EXERCISE DESCRIPTION: Copy the data below, substituting "vernacular name" for every occurrence of "common name" and leaving everything else unchanged.

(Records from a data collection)
>> Start
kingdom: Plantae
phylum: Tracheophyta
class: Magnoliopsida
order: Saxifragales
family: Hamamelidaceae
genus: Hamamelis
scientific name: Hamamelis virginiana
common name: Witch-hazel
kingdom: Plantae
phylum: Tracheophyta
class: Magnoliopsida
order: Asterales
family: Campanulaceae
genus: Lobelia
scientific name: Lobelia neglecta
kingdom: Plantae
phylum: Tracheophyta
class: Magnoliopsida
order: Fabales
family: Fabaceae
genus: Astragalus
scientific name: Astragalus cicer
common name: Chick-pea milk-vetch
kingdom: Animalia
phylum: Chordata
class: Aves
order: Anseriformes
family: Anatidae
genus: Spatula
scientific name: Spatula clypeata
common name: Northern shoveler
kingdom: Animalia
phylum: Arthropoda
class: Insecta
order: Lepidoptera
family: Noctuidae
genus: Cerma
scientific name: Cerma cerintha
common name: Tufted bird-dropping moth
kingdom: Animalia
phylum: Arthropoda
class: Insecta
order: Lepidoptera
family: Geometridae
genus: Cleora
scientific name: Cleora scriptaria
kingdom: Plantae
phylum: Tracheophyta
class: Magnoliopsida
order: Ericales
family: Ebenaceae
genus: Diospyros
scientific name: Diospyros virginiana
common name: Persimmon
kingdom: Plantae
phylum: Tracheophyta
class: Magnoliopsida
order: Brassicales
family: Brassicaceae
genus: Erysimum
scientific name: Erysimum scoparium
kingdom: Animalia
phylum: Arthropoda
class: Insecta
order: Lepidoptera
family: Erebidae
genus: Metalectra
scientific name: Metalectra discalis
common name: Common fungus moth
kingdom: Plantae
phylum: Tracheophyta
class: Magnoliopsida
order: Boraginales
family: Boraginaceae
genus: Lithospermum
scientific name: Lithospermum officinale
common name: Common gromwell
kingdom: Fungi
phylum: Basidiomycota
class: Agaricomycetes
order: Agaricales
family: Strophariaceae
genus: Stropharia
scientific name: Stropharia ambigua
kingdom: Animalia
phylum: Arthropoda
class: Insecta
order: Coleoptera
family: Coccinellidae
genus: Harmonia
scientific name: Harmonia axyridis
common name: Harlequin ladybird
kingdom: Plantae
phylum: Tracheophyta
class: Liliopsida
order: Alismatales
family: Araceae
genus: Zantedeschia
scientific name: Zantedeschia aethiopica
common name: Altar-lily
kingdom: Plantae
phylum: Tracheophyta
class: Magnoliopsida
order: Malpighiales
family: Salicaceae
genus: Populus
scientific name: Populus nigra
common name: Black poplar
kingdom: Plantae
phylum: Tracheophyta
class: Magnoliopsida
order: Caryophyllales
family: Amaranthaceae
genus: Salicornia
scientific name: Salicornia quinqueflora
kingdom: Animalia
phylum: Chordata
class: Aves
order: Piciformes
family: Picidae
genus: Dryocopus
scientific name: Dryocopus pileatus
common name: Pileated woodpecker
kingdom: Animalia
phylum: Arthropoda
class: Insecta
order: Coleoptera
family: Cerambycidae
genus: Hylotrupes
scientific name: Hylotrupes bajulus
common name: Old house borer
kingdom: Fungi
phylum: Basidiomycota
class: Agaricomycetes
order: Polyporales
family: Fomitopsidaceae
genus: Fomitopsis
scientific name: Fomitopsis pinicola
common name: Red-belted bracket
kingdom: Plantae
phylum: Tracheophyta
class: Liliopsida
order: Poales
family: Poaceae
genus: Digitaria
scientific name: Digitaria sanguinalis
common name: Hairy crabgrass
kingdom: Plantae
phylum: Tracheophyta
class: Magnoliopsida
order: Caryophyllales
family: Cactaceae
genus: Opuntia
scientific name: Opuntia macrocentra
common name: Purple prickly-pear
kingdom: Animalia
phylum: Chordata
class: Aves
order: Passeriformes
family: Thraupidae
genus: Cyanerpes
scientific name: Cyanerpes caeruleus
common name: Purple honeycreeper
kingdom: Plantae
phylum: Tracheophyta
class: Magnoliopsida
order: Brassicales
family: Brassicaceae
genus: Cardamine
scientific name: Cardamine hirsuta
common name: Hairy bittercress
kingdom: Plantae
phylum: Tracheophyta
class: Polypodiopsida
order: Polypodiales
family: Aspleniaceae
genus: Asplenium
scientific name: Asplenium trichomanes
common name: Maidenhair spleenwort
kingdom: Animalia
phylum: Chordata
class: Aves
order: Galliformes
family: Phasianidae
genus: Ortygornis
>> End
OUTPUT FOR THIS TASK:
kingdom: Plantae
phylum: Tracheophyta
class: Magnoliopsida
order: Saxifragales
family: Hamamelidaceae
genus: Hamamelis
scientific name: Hamamelis virginiana
vernacular name: Witch-hazel
kingdom: Plantae
phylum: Tracheophyta
class: Magnoliopsida
order: Asterales
family: Campanulaceae
genus: Lobelia
scientific name: Lobelia neglecta
kingdom: Plantae
phylum: Tracheophyta
class: Magnoliopsida
order: Fabales
family: Fabaceae
genus: Astragalus
scientific name: Astragalus cicer
vernacular name: Chick-pea milk-vetch
kingdom: Animalia
phylum: Chordata
class: Aves
order: Anseriformes
family: Anatidae
genus: Spatula
scientific name: Spatula clypeata
vernacular name: Northern shoveler
kingdom: Animalia
phylum: Arthropoda
class: Insecta
order: Lepidoptera
family: Noctuidae
genus: Cerma
scientific name: Cerma cerintha
vernacular name: Tufted bird-dropping moth
kingdom: Animalia
phylum: Arthropoda
class: Insecta
order: Lepidoptera
family: Geometridae
genus: Cleora
scientific name: Cleora scriptaria
kingdom: Plantae
phylum: Tracheophyta
class: Magnoliopsida
order: Ericales
family: Ebenaceae
genus: Diospyros
scientific name: Diospyros virginiana
vernacular name: Persimmon
kingdom: Plantae
phylum: Tracheophyta
class: Magnoliopsida
order: Brassicales
family: Brassicaceae
genus: Erysimum
scientific name: Erysimum scoparium
kingdom: Animalia
phylum: Arthropoda
class: Insecta
order: Lepidoptera
family: Erebidae
genus: Metalectra
scientific name: Metalectra discalis
vernacular name: Common fungus moth
kingdom: Plantae
phylum: Tracheophyta
class: Magnoliopsida
order: Boraginales
family: Boraginaceae
genus: Lithospermum
scientific name: Lithospermum officinale
vernacular name: Common gromwell
kingdom: Fungi
phylum: Basidiomycota
class: Agaricomycetes
order: Agaricales
family: Strophariaceae
genus: Stropharia
scientific name: Stropharia ambigua
kingdom: Animalia
phylum: Arthropoda
class: Insecta
order: Coleoptera
family: Coccinellidae
genus: Harmonia
scientific name: Harmonia axyridis
vernacular name: Harlequin ladybird
kingdom: Plantae
phylum: Tracheophyta
class: Liliopsida
order: Alismatales
family: Araceae
genus: Zantedeschia
scientific name: Zantedeschia aethiopica
vernacular name: Altar-lily
kingdom: Plantae
phylum: Tracheophyta
class: Magnoliopsida
order: Malpighiales
family: Salicaceae
genus: Populus
scientific name: Populus nigra
vernacular name: Black poplar
kingdom: Plantae
phylum: Tracheophyta
class: Magnoliopsida
order: Caryophyllales
family: Amaranthaceae
genus: Salicornia
scientific name: Salicornia quinqueflora
kingdom: Animalia
phylum: Chordata
class: Aves
order: Piciformes
family: Picidae
genus: Dryocopus
scientific name: Dryocopus pileatus
vernacular name: Pileated woodpecker
kingdom: Animalia
phylum: Arthropoda
class: Insecta
order: Coleoptera
family: Cerambycidae
genus: Hylotrupes
scientific name: Hylotrupes bajulus
vernacular name: Old house borer
kingdom: Fungi
phylum: Basidiomycota
class: Agaricomycetes
order: Polyporales
family: Fomitopsidaceae
genus: Fomitopsis
scientific name: Fomitopsis pinicola
vernacular name: Red-belted bracket
kingdom: Plantae
phylum: Tracheophyta
class: Liliopsida
order: Poales
family: Poaceae
genus: Digitaria
scientific name: Digitaria sanguinalis
vernacular name: Hairy crabgrass
kingdom: Plantae
phylum: Tracheophyta
class: Magnoliopsida
order: Caryophyllales
family: Cactaceae
genus: Opuntia
scientific name: Opuntia macrocentra
vernacular name: Purple prickly-pear
kingdom: Animalia
phylum: Chordata
class: Aves
order: Passeriformes
family: Thraupidae
genus: Cyanerpes
scientific name: Cyanerpes caeruleus
vernacular name: Purple honeycreeper
kingdom: Plantae
phylum: Tracheophyta
class: Magnoliopsida
order: Brassicales
family: Brassicaceae
genus: Cardamine
scientific name: Cardamine hirsuta
vernacular name: Hairy bittercress
kingdom: Plantae
phylum: Tracheophyta
class: Polypodiopsida
order: Polypodiales
family: Aspleniaceae
genus: Asplenium
scientific name: Asplenium trichomanes
vernacular name: Maidenhair spleenwort
kingdom: Animalia
phylum: Chordata
class: Aves
order: Galliformes
family: Phasianidae
genus: Ortygornis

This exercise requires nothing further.